● **What you are asked to do**: Write out the text read from the records again, switching "неоднократно" to "часто" and changing nothing else. Leave the pictures out.

Data section: Begin

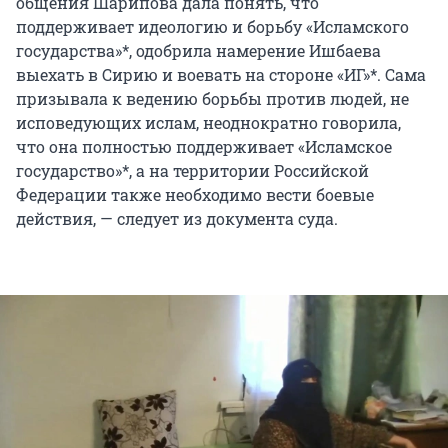
общения Шарипова дала понять, что
поддерживает идеологию и борьбу «Исламского
государства»*, одобрила намерение Ишбаева
выехать в Сирию и воевать на стороне «ИГ»*. Сама
призывала к ведению борьбы против людей, не
исповедующих ислам, неоднократно говорила,
что она полностью поддерживает «Исламское
государство»*, а на территории Российской
Федерации также необходимо вести боевые
действия, — следует из документа суда.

Data section: End

● **Result**:
общения Шарипова дала понять, что
поддерживает идеологию и борьбу «Исламского
государства»*, одобрила намерение Ишбаева
выехать в Сирию и воевать на стороне «ИГ»*. Сама
призывала к ведению борьбы против людей, не
исповедующих ислам, часто говорила,
что она полностью поддерживает «Исламское
государство»*, а на территории Российской
Федерации также необходимо вести боевые
действия, — следует из документа суда.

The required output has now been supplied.